Un autre point de vigilance concerne les textes chantés dans les cours de formation musicale ou dans les chorales. La question de savoir si l’on peut continuer de faire chanter des chansons traditionnelles au contenu sexiste avéré fait débat dans les équipes enseignantes, lorsque ce sujet est abordé. Parmi les contes musicaux plus récents, très peu ont un livret avec des personnages principaux féminins (si l’on excepte les princesses ou les petites filles rêveuses et sages). Faire chanter à une chorale mixte d’enfants les paroles d’un personnage masculin est donc une pratique courante, tandis que chanter les mots d’un personnage féminin semble plus problématique. Les modèles d’identification pour les jeunes filles sont donc étonnamment rares, alors qu’elles constituent le public majoritaire dans les conservatoires.

Outils de communication

Si l’on veut diversifier les pratiques et ne pas enfermer chacun dans un rôle prédéfini, il faut se montrer également attentif aux supports de communication : des brochures avec des photos d’une classe de danse en tutu ou d’un premier rang d’orchestre d’harmonie entièrement masculin influencent forcément le choix des futurs inscrits et peuvent inconsciemment en décourager certains. Les affiches présentant les instruments dans les salles ou encore les frises chronologiques devraient faire une plus grande place aux femmes instrumentistes et compositrices. L’analyse chiffrée des photos des plaquettes de présentation de saison des établissements d’enseignement artistique est également intéressante. Pour le programme 2018-2019 du Conservatoire de Paris, par exemple, les musiciens photographiés sont au nombre de 55, tandis qu’on compte seulement 33 musiciennes. Un hasard ? En réalité, cette inégalité est loin d’être anecdotique et il en est de même chaque année et dans presque toutes les brochures du même type.

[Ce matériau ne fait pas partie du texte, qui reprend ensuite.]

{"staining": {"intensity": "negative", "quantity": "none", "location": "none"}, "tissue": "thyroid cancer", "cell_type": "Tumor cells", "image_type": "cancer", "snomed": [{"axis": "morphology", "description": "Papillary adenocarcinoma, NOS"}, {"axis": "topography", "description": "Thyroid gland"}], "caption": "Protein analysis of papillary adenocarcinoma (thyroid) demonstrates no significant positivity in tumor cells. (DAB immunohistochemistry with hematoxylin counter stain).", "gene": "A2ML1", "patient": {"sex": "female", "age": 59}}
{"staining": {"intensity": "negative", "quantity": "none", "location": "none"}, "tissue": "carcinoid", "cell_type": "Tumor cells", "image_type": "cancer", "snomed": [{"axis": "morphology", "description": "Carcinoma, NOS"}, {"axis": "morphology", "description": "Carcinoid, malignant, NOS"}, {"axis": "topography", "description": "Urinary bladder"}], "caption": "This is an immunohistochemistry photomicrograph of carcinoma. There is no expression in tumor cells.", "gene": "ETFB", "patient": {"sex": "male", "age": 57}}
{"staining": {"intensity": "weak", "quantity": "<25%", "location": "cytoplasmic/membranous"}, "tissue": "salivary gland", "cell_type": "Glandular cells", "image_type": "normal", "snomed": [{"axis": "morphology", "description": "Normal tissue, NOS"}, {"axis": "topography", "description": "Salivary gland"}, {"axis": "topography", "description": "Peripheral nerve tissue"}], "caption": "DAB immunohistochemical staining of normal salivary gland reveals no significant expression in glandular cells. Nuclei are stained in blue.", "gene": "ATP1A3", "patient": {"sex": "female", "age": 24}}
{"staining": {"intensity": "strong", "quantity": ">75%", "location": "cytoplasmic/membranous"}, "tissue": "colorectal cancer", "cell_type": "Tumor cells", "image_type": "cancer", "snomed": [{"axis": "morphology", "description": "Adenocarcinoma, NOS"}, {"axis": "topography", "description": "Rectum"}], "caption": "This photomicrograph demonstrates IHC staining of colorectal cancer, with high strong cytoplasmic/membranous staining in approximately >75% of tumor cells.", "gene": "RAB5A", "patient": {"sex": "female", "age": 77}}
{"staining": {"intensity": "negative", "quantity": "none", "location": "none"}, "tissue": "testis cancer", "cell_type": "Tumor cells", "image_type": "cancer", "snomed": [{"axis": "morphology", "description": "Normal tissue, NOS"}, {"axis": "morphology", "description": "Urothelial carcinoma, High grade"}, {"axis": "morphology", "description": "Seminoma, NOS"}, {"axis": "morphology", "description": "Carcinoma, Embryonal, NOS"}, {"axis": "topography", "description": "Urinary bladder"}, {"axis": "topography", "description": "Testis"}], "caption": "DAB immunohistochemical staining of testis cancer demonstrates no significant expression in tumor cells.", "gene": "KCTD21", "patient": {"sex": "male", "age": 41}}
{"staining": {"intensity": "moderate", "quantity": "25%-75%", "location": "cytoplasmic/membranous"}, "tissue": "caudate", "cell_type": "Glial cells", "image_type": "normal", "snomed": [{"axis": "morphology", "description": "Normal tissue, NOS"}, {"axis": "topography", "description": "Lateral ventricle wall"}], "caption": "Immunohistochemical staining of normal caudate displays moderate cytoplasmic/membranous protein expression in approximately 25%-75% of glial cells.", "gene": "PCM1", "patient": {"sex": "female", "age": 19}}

L’écriture inclusive ne fait pas l’unanimité, mais penser simplement à écrire “danseurs et danseuses” ou “compositeurs et compositrices” dans un programme, un appel à candidatures ou un guide de l’élève permet à chacun et chacune de ne pas se sentir d’emblée exclu d’une pratique artistique et lutte contre les freins psycho­sociaux. Pour les mêmes raisons, dans les visuels, une attention particulière devrait être portée à la représentation de la diversité ethnique de nos établissements.